* Work instruction:
Rewrite the rows below with "right wrist" replaced by "wrist (right)" and everything else unchanged, leaving out the pictures.

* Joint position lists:
>>

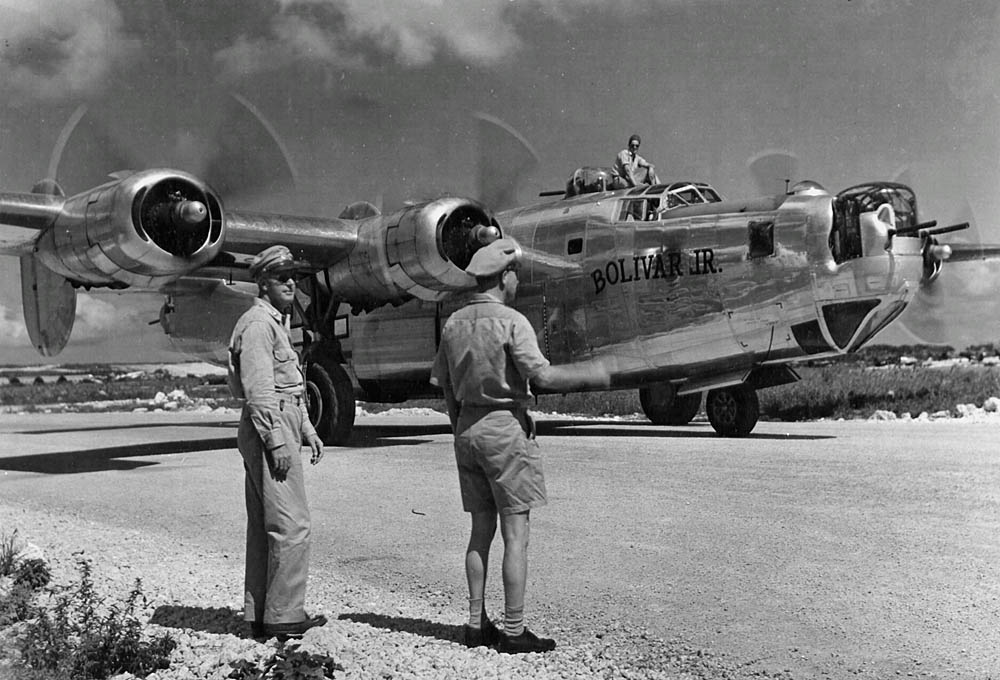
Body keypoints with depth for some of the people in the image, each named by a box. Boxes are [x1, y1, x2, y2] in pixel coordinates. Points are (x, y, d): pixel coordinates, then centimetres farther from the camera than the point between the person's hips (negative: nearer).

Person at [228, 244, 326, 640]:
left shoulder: (277, 323, 21)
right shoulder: (258, 323, -12)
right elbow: (258, 389, -19)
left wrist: (307, 430, 20)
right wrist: (276, 441, -22)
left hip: (282, 424, 11)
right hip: (269, 429, -11)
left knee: (263, 526, 12)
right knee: (291, 525, -9)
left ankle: (259, 614, 18)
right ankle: (283, 617, -4)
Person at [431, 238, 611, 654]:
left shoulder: (454, 323, 8)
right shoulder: (511, 322, -12)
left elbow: (443, 383, 12)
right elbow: (542, 376, -18)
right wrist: (590, 376, -5)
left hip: (467, 428, 7)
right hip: (505, 425, -7)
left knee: (481, 530, 13)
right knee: (515, 534, -1)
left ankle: (477, 624, 17)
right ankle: (514, 631, 3)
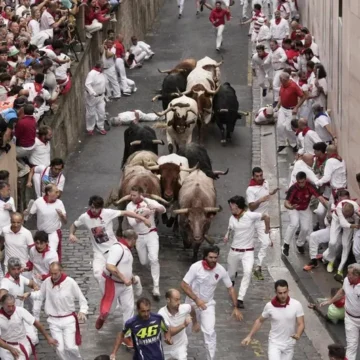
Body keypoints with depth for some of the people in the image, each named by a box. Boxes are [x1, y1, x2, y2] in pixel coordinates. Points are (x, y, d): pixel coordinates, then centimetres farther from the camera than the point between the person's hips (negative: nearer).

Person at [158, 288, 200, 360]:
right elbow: (169, 332, -36)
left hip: (180, 346, 1)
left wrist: (195, 323, 23)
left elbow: (192, 309, 8)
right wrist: (184, 325, -45)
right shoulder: (162, 313, -28)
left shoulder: (184, 308, -18)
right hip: (165, 348, -1)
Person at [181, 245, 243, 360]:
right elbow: (184, 285, -21)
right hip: (192, 302, -1)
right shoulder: (196, 267, -23)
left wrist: (235, 307, -6)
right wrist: (196, 299, -31)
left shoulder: (220, 270, -15)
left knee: (210, 332, -14)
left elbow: (230, 288, -2)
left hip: (208, 304, 1)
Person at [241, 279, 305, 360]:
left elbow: (301, 324, -11)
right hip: (274, 343, -1)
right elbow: (260, 321, 5)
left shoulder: (296, 305, -12)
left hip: (289, 345, 1)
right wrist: (249, 336, 2)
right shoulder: (270, 306, -10)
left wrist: (298, 335, -32)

<<

* Final answer:
Body keypoints with depth for some of the people in the image, each named by a box. Boxes are [x1, y1, x2, y2] in pixel coordinates. Points are (x, y, d): pixel coordinates, then centimetres farther from the camera than the point between the person's hips (negative: nearer).

Person at [228, 244, 326, 640]:
left shoulder: (277, 323, 21)
right shoulder: (258, 323, -12)
right elbow: (258, 389, -19)
left wrist: (307, 430, 20)
wrist (right): (276, 441, -22)
left hip: (282, 424, 11)
right hip: (269, 429, -11)
left knee: (263, 526, 12)
right knee: (291, 525, -9)
left ankle: (259, 614, 18)
right ankle: (283, 617, -4)
Person at [431, 238, 611, 654]:
left shoulder: (454, 323, 8)
right shoulder: (511, 322, -12)
left elbow: (443, 383, 12)
right elbow: (542, 376, -18)
wrist (right): (590, 376, -5)
left hip: (467, 428, 7)
right hip: (505, 425, -7)
left knee: (481, 530, 13)
right knee: (515, 534, -1)
left ankle: (477, 624, 17)
right ankle: (514, 631, 3)
Body keypoints with depth for some of the people in the image, each named by a box. Boxes are [x1, y1, x2, y2] in pixel coordinates. Points are (x, y, d): pixel coordinates, then centimetres farther from the camera than the point between the person's hips (negative: nearer).

Person at [158, 288, 200, 360]:
right elbow: (169, 332, -36)
left hip: (180, 346, 1)
left wrist: (195, 323, 23)
left elbow: (192, 309, 8)
wrist (right): (184, 325, -45)
right shoulder: (162, 313, -28)
left shoulder: (184, 308, -18)
right hip: (165, 348, -1)
Person at [181, 245, 243, 360]:
right elbow: (184, 285, -21)
right hip: (192, 302, -1)
right shoulder: (196, 267, -23)
left wrist: (235, 307, -6)
wrist (right): (196, 299, -31)
left shoulder: (220, 270, -15)
left knee: (210, 332, -14)
left elbow: (230, 288, -2)
left hip: (208, 304, 1)
Person at [241, 279, 305, 360]:
left elbow: (301, 324, -11)
right hip: (274, 343, -1)
right elbow: (260, 321, 5)
left shoulder: (296, 305, -12)
left hip: (289, 345, 1)
wrist (right): (249, 336, 2)
right shoulder: (270, 306, -10)
left wrist: (298, 335, -32)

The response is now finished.